Efficacy and safety of total neoadjuvant therapy versus neoadjuvant chemoradiotherapy in the treatment of locally advanced rectal cancer: a meta-analysis.
10.3760/cma.j.cn441530-20210806-00311
- VernacularTitle:全程新辅助治疗对比新辅助放化疗治疗局部晚期直肠癌的疗效及安全性的Meta分析
- Author:
Yi Qing ZHANG
1
;
Kai Guo SUN
1
;
Jia Ying LU
1
;
Ji MA
1
;
Nan YAO
1
;
Zhao Hui QIN
2
;
Yuan Hu YAO
3
Author Information
1. Department of Radiation Oncology, the Affiliated Hospital of Xuzhou Medical University, Xuzhou 221002, China.
2. School of Public Health, Xuzhou Medical University, Xuzhou 221004, China.
3. Department of Radiation Oncology, the Affiliated Hospital of Xuzhou Medical University, Xuzhou 221002, China School of Medical Imaging, Xuzhou Medical University, Xuzhou 221004, China.

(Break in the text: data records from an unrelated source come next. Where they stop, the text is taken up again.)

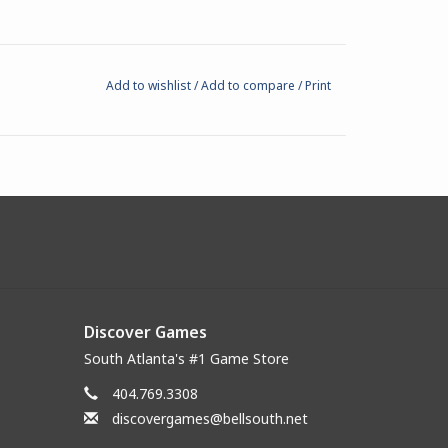
Add to wishlist
/
Add to compare
/
Print
Discover Games
South Atlanta's #1 Game Store
404.769.3308
discovergames@bellsouth.net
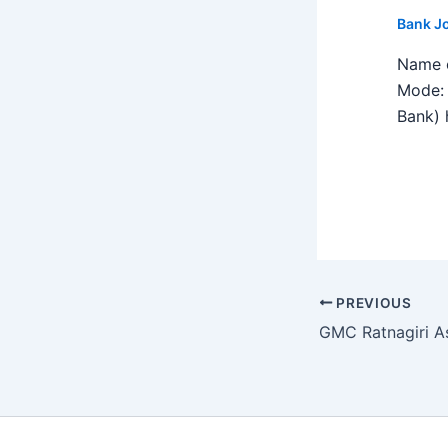
Bank J
Name o
Mode: 
Bank) h
PREVIOUS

- Publication Type:Meta-Analysis
- Keywords:
Meta-analysis;
Neoadjuvant chemoradiotherapy;
Overall survival;
Rectal neoplasms, locally advanced;
Safety;
Total neoadjuvant therapy
- MeSH:
Antineoplastic Combined Chemotherapy Protocols;
Chemoradiotherapy/methods*;
Disease-Free Survival;
Humans;
Neoadjuvant Therapy/methods*;
Neoplasm Staging;
Neoplasms, Second Primary/pathology*;
Rectal Neoplasms/therapy*;
Rectum/pathology*;
Treatment Outcome
- From:
Chinese Journal of Gastrointestinal Surgery
2022;25(6):531-538
- CountryChina
- Language:Chinese
-
Abstract:
Objective: To systematically evaluate the efficacy and safety of total neoadjuvant therapy (TNT) in the comprehensive treatment of locally advanced rectal cancer. Methods: Literatures were screened from PubMed, Embase, Web of Science, Cochrane Library, CBM, Wanfang Data, VIP and CNKI from the inception date to May 2021 to collect the randomized controlled clinical trials (RCTs) of TNT followed by total mesorectal excision (TME) versus neoadjuvant chemotherapy (nCRT) followed by TME in the treatment of locally advanced rectal cancer. The data of overall survival, disease-free survival, R0 radical resection rate, pathological complete response (pCR) rate, T downstaging rate, the incidence of adverse events ≥ grade III, including neutropenia, nausea and vomiting, diarrhea, radiation dermatitis and nervous system toxicity, and the morbidity of complications within postoperative 30 days of the two groups were extracted from the included literatures. Review Manager 5.3 software was utilized for statistical meta-analysis. Results: Nine RCTs were finally enrolled including 2430 patients. Meta-analysis results showed that compared with nCRT group, patients in TNT group had longer overall survival (HR=0.80, 95%CI: 0.65-0.97, P=0.03) and higher pCR rate (RR=1.73, 95%CI: 1.44-2.08, P<0.01) with significant differences. Besides, there were no significant differences between two groups in disease-free survival (HR=0.86, 95%CI:0.71-1.05, P=0.14), R0 radical resection rate (RR=1.02, 95%CI: 0.99-1.06, P=0.17) and T downstaging rate (RR=1.04, 95%CI: 0.89-1.22, P=0.58) between two groups. In terms of treatment safety, the incidence of adverse events ≥ grade III (RR=1.09, 95%CI: 0.70-1.70, P=0.70) and morbidity of complications within postoperative 30 days (RR=1.07, 95%CI: 0.97-1.18, P=0.19) did not significantly differ between two groups. Conclusions: In the treatment of locally advanced rectal cancer, TNT may bring more survival benefits than nCRT and does not increase the incidence of adverse events and postoperative complications. Therefore, TNT could be used as a recommended treatment for patients with locally advanced rectal cancer.